-------- Provided entries

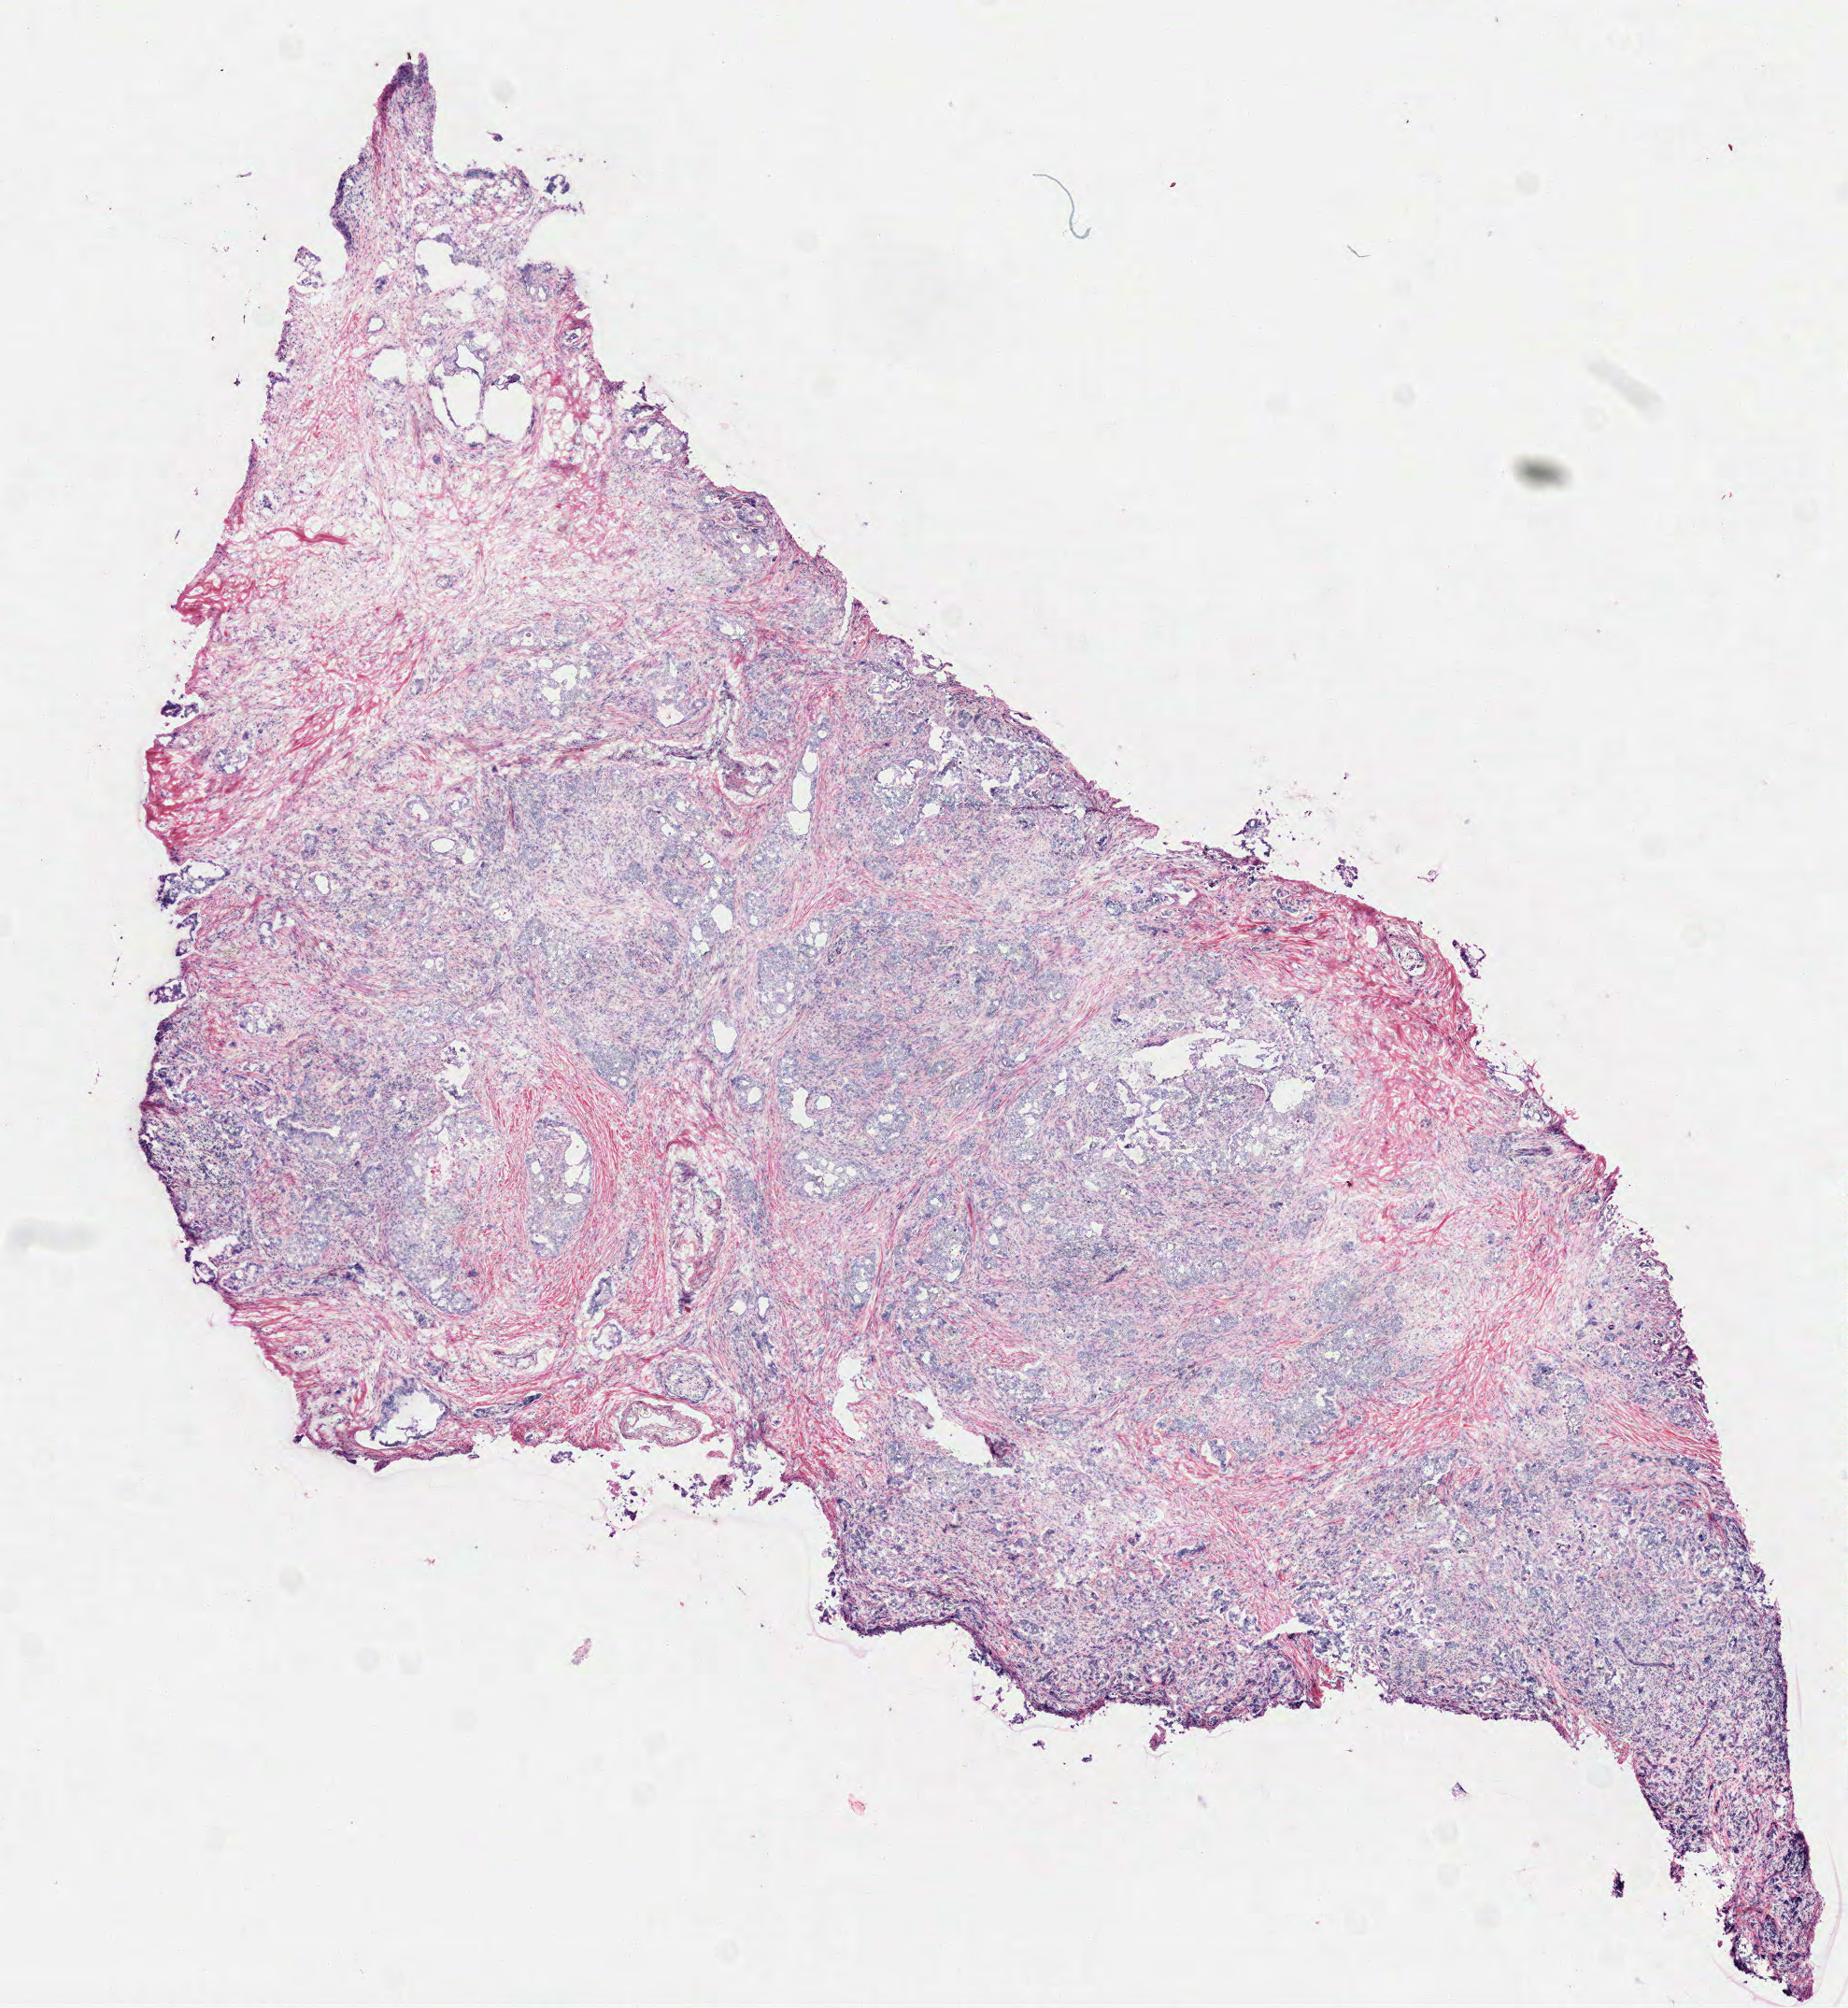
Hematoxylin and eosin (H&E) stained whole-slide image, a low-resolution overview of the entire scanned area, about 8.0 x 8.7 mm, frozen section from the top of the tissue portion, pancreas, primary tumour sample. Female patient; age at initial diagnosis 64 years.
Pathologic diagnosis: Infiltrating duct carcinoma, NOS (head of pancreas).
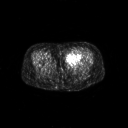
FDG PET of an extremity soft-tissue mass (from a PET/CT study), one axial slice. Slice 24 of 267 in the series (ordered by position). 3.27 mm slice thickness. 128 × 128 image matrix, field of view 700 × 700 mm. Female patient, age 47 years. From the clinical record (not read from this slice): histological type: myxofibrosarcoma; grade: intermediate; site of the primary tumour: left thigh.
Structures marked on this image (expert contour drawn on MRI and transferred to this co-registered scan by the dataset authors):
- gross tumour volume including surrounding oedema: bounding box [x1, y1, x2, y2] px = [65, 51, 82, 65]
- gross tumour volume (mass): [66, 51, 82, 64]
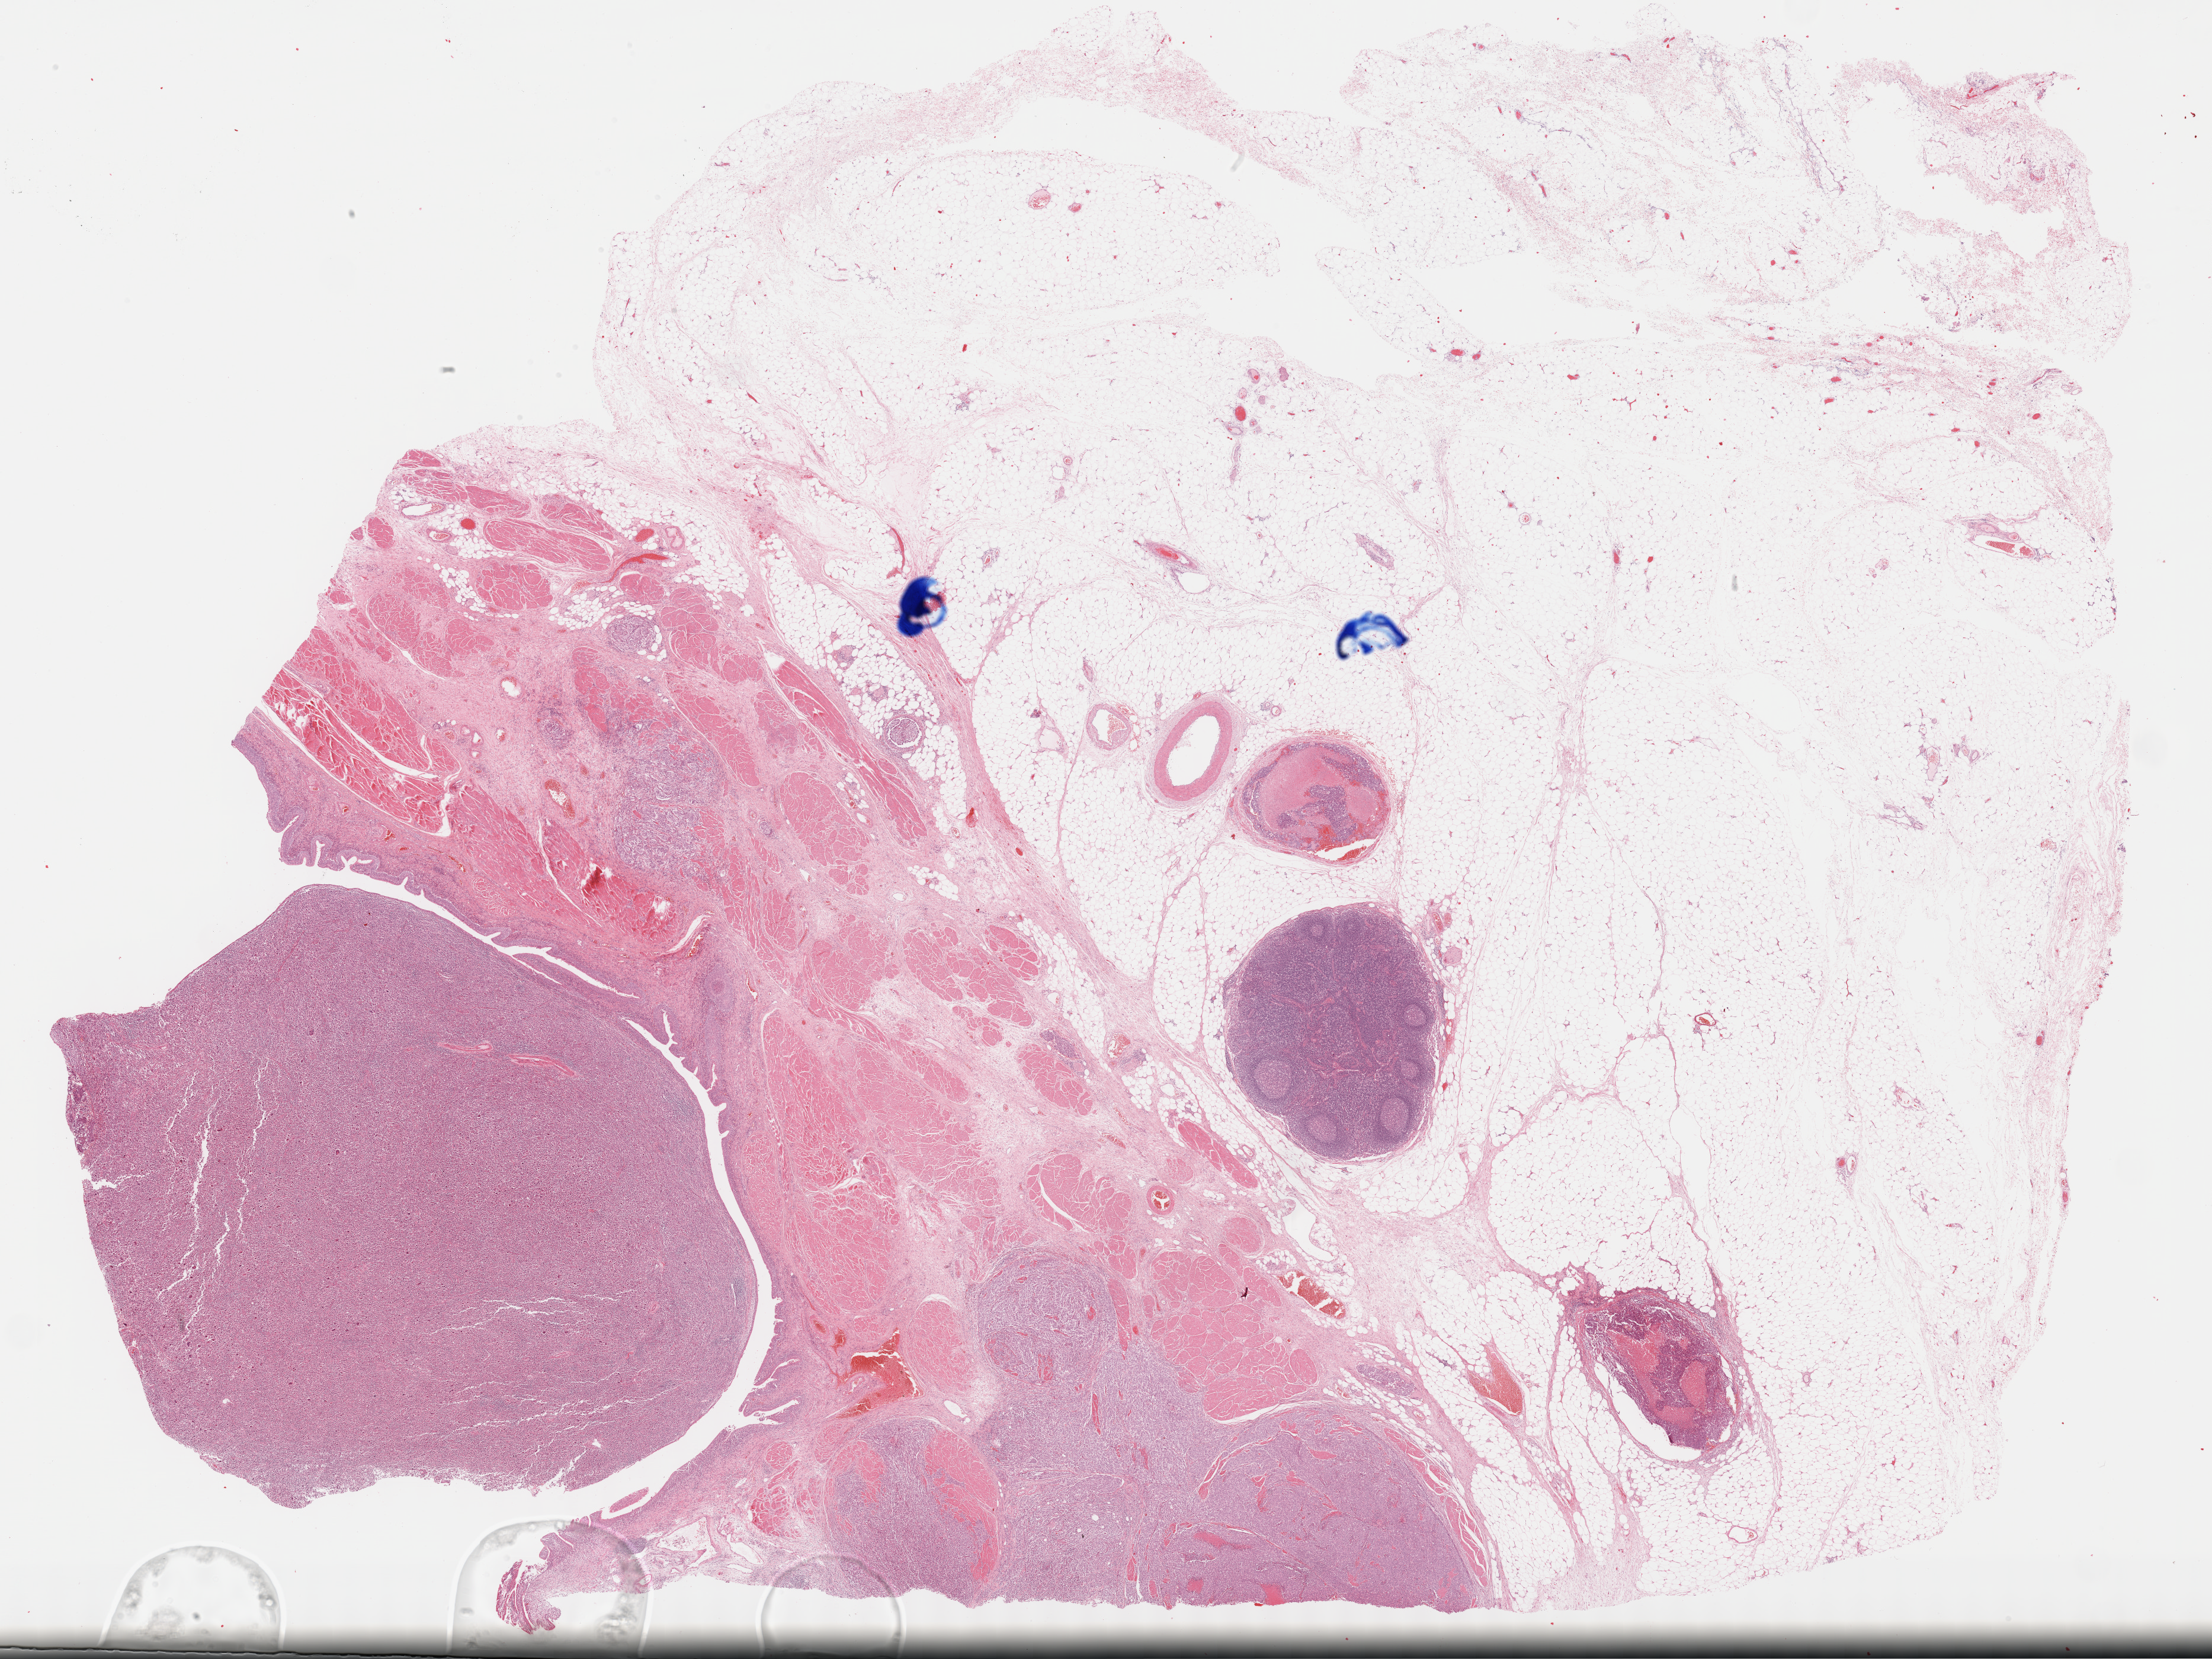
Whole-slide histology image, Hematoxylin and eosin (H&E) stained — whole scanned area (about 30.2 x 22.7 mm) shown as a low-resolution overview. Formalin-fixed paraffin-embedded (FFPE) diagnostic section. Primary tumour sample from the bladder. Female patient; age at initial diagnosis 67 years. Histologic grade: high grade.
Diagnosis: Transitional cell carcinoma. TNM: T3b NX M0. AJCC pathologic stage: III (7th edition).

----------------

Copy out each record shown above without alteration, skipping any picture.

Output for this exercise:
Hematoxylin and eosin (H&E) stained whole-slide image, a low-resolution overview of the entire scanned area, about 8.0 x 8.7 mm, frozen section from the top of the tissue portion, pancreas, primary tumour sample. Female patient; age at initial diagnosis 64 years.
Pathologic diagnosis: Infiltrating duct carcinoma, NOS (head of pancreas).
FDG PET of an extremity soft-tissue mass (from a PET/CT study), one axial slice. Slice 24 of 267 in the series (ordered by position). 3.27 mm slice thickness. 128 × 128 image matrix, field of view 700 × 700 mm. Female patient, age 47 years. From the clinical record (not read from this slice): histological type: myxofibrosarcoma; grade: intermediate; site of the primary tumour: left thigh.
Structures marked on this image (expert contour drawn on MRI and transferred to this co-registered scan by the dataset authors):
- gross tumour volume including surrounding oedema: bounding box [x1, y1, x2, y2] px = [65, 51, 82, 65]
- gross tumour volume (mass): [66, 51, 82, 64]
Whole-slide histology image, Hematoxylin and eosin (H&E) stained — whole scanned area (about 30.2 x 22.7 mm) shown as a low-resolution overview. Formalin-fixed paraffin-embedded (FFPE) diagnostic section. Primary tumour sample from the bladder. Female patient; age at initial diagnosis 67 years. Histologic grade: high grade.
Diagnosis: Transitional cell carcinoma. TNM: T3b NX M0. AJCC pathologic stage: III (7th edition).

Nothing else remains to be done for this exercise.